Excerpted records —
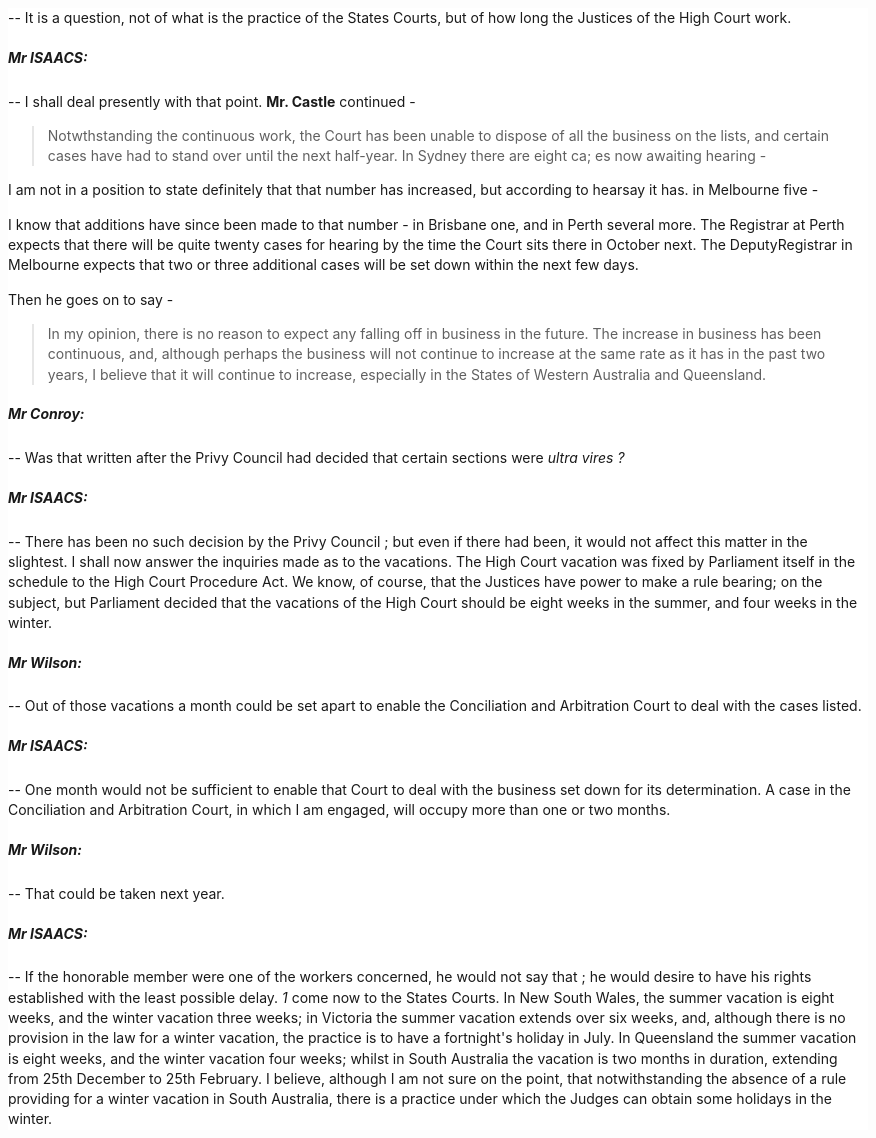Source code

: --  It is a question, not of what is the practice of the States Courts, but of how long the Justices of the High Court work. 

##### Mr ISAACS:

-- I shall deal presently with that point.  **Mr. Castle**  continued - 

  >Notwthstanding the continuous work, the Court has been unable to dispose of all the business on the lists, and certain cases have had to stand over until the next half-year. In Sydney there are eight ca; es now awaiting hearing - 

I am not in a position to state definitely that that number has increased, but according to hearsay it has.  in Melbourne five - 

I know that additions have since been made to that number -  in Brisbane one, and in Perth several more. The Registrar at Perth expects that there will be quite twenty cases for hearing by the time the Court sits there in October next. The DeputyRegistrar in Melbourne expects that two or three additional cases will be set down within the next few days. 

Then he goes on to say - 

  >In my opinion, there is no reason to expect any falling off in business in the future. The increase in business has been continuous, and, although perhaps the business will not continue to increase at the same rate as it has in the past two years, I believe that it will continue to increase, especially in the States of Western Australia and Queensland. 

##### Mr Conroy:

--  Was that written after the Privy Council had decided that certain sections were  *ultra vires ?* 

##### Mr ISAACS:

-- There has been no such decision by the Privy Council ; but even if there had been, it would not affect this matter in the slightest. I shall now answer the inquiries made as to the vacations. The High Court vacation was fixed by Parliament itself in the schedule to the High Court Procedure Act. We know, of course, that the Justices have power to make a rule bearing; on the subject, but Parliament decided that the vacations of the High Court should be eight weeks in the summer, and four weeks in the winter. 

##### Mr Wilson:

--  Out of those vacations a month could be set apart to enable the Conciliation and Arbitration Court to deal with the cases listed. 

##### Mr ISAACS:

-- One month would not be sufficient to enable that Court to deal with the business set down for its determination. A case in the Conciliation and Arbitration Court, in which I am engaged, will occupy more than one or two months. 

##### Mr Wilson:

--  That could be taken next year. 

##### Mr ISAACS:

-- If the honorable member were one of the workers concerned, he would not say that ; he would desire to have his rights established with the least possible delay.  *1*  come now to the States Courts. In New South Wales, the summer vacation is eight weeks, and the winter vacation three weeks; in Victoria the summer vacation extends over six weeks, and, although there is no provision in the law for a winter vacation, the practice is to have a fortnight's holiday in July. In Queensland the summer vacation is eight weeks, and the winter vacation four weeks; whilst in South Australia the vacation is two months in duration, extending from 25th December to 25th February. I believe, although I am not sure on the point, that notwithstanding the absence of a rule providing for a winter vacation in South Australia, there is a practice under which the Judges can obtain some holidays in the winter.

Aim of the exercise —
In the records above, which lines hold the string "could"? Copy each one.

Response for this exercise —
--  Out of those vacations a month could be set apart to enable the Conciliation and Arbitration Court to deal with the cases listed. 
--  That could be taken next year. 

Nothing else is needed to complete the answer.